Furthermore, what I still don't get is what you said here https://www.diyaudio.com/community/threads/aikido-pre-for-ss.372151/ That "The best tube circuits do not change the sound or add harmonics, rather they are more transparent."

But certainly loads of SS preamps can do that. And if at least most can do so without changing the sound then would you not classify them as sounding neutral, which you apparently consider a good thing. However, you also said that the best tube preamps are "more transparent". So, if transparent's the same as neutral, then what is it about the sound of the "best" tube preamps that many people (e.g. Aikido owners) still prefer over the "best" ss preamps? How can there be much, if any, any sonic differences between them if both are the best and they are equally transparent (or neutral)?

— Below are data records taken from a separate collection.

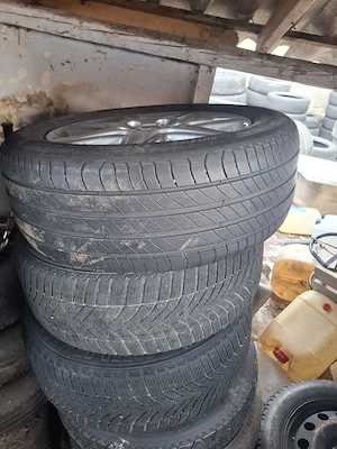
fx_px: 299
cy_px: 224
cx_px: 168
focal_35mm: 23
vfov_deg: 73.9
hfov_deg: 58.9
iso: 200
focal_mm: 5.54
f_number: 1.8
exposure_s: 1/50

No Aikido line stage, just a 10k volume control. This will work well as long as you have enough gain in the system.
Bad recordings won't be so bad if the playback system doesn't make them worse. In fact, they may be better than you think.

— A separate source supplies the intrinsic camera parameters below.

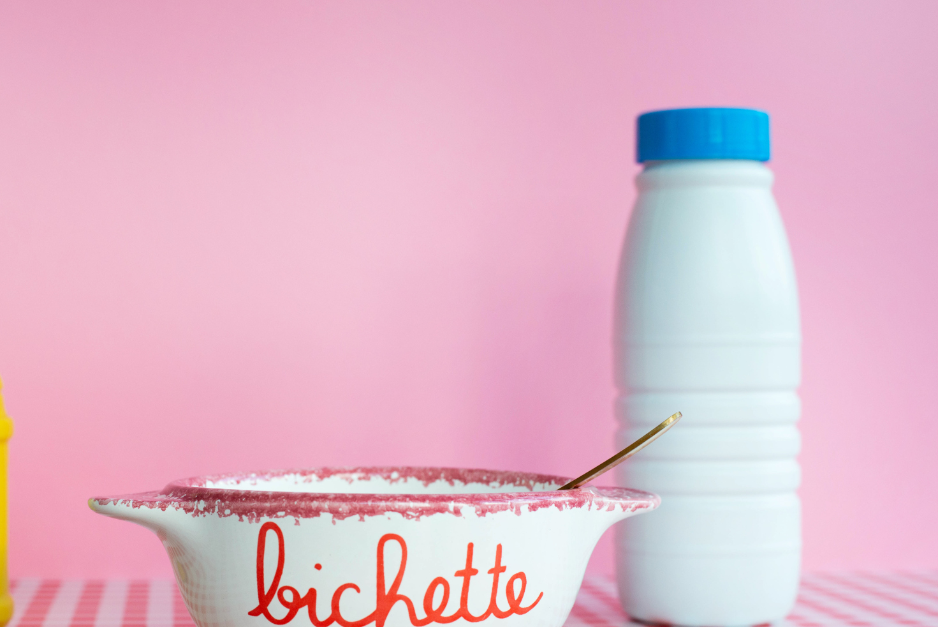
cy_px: 413
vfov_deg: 20.0
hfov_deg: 29.4
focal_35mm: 68
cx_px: 307
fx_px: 1772
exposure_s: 1/160
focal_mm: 50
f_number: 6.3
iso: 640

Transparent (hearing through to the source) is not the same as neutral (tonal balance not skewed).
All audio components, being imperfect, have their own sound, including the "best" ones.
 
But then one day you hear a different system, and you begin noticing nuances you never noticed before and suddenly you're not just hearing sound coming out of the speakers but a performance by a person sitting in the room with you. The sound doesn't just spool along, there's now a sense of event, of time and place and spontaneity. And maybe the recording isn't even that great, but you hear a personality there. Good single-ended systems can do a lot of this, despite their other flaws. I like my Williamson amps because they do a lot of what a single-ended system can do with more power and much better bandwidth, so that they handle challenging material like classical piano, orchestra, etc. I think one of the reasons a lot of people prefer tubes is because of the time factor, which sounds very mysterious but can be explained, IMO.
IMO, the real problem is that most recordings are made by mixing the outputs of many microphones placed too close to the instruments. This kind of recording can never sound like a live, unamplified performance.

My system can give a fairly convincing impression of being in the same room with the musicians, but only on recordings made with two microphones. All other recording methods sound like dreck. I don't fault the system for telling the truth.